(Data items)
━━━━━━━━━━━━━━━━━━━━━━━━━━━━━━
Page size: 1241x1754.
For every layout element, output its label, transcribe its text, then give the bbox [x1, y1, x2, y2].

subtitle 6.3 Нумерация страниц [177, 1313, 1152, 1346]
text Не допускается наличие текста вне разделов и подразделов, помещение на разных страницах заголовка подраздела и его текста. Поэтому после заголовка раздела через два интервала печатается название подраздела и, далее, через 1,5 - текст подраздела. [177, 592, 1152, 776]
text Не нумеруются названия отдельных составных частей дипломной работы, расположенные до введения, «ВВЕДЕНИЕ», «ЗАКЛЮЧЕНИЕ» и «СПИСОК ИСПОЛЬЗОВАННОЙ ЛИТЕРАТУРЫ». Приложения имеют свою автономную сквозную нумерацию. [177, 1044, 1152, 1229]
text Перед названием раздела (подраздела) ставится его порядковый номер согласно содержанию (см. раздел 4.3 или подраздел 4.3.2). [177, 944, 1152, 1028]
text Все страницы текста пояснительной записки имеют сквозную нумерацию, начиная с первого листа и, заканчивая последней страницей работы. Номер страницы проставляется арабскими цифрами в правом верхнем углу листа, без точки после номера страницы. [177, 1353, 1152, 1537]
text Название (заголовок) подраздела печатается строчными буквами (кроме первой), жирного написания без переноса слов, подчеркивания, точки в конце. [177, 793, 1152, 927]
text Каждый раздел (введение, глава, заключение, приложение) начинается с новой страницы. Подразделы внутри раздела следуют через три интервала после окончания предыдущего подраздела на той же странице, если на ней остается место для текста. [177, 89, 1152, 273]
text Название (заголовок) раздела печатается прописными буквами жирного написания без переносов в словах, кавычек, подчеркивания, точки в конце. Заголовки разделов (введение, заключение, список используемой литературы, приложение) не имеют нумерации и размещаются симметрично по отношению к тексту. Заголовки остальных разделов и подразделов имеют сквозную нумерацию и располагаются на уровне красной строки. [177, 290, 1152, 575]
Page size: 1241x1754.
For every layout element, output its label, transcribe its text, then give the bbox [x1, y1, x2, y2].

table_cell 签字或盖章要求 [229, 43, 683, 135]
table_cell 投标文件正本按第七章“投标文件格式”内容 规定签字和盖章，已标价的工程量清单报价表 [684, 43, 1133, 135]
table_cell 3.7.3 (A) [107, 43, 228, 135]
━━━━━━━━━━━━━━━━━━━━━━━━━━━━━━
TASK BRIEF
The entries shown above should be copied out word for word.

ANSWER BOX
Page size: 1241x1754.
For every layout element, output its label, transcribe its text, then give the bbox [x1, y1, x2, y2].

subtitle 6.3 Нумерация страниц [177, 1313, 1152, 1346]
text Не допускается наличие текста вне разделов и подразделов, помещение на разных страницах заголовка подраздела и его текста. Поэтому после заголовка раздела через два интервала печатается название подраздела и, далее, через 1,5 - текст подраздела. [177, 592, 1152, 776]
text Не нумеруются названия отдельных составных частей дипломной работы, расположенные до введения, «ВВЕДЕНИЕ», «ЗАКЛЮЧЕНИЕ» и «СПИСОК ИСПОЛЬЗОВАННОЙ ЛИТЕРАТУРЫ». Приложения имеют свою автономную сквозную нумерацию. [177, 1044, 1152, 1229]
text Перед названием раздела (подраздела) ставится его порядковый номер согласно содержанию (см. раздел 4.3 или подраздел 4.3.2). [177, 944, 1152, 1028]
text Все страницы текста пояснительной записки имеют сквозную нумерацию, начиная с первого листа и, заканчивая последней страницей работы. Номер страницы проставляется арабскими цифрами в правом верхнем углу листа, без точки после номера страницы. [177, 1353, 1152, 1537]
text Название (заголовок) подраздела печатается строчными буквами (кроме первой), жирного написания без переноса слов, подчеркивания, точки в конце. [177, 793, 1152, 927]
text Каждый раздел (введение, глава, заключение, приложение) начинается с новой страницы. Подразделы внутри раздела следуют через три интервала после окончания предыдущего подраздела на той же странице, если на ней остается место для текста. [177, 89, 1152, 273]
text Название (заголовок) раздела печатается прописными буквами жирного написания без переносов в словах, кавычек, подчеркивания, точки в конце. Заголовки разделов (введение, заключение, список используемой литературы, приложение) не имеют нумерации и размещаются симметрично по отношению к тексту. Заголовки остальных разделов и подразделов имеют сквозную нумерацию и располагаются на уровне красной строки. [177, 290, 1152, 575]
Page size: 1241x1754.
For every layout element, output its label, transcribe its text, then give the bbox [x1, y1, x2, y2].

table_cell 签字或盖章要求 [229, 43, 683, 135]
table_cell 投标文件正本按第七章“投标文件格式”内容 规定签字和盖章，已标价的工程量清单报价表 [684, 43, 1133, 135]
table_cell 3.7.3 (A) [107, 43, 228, 135]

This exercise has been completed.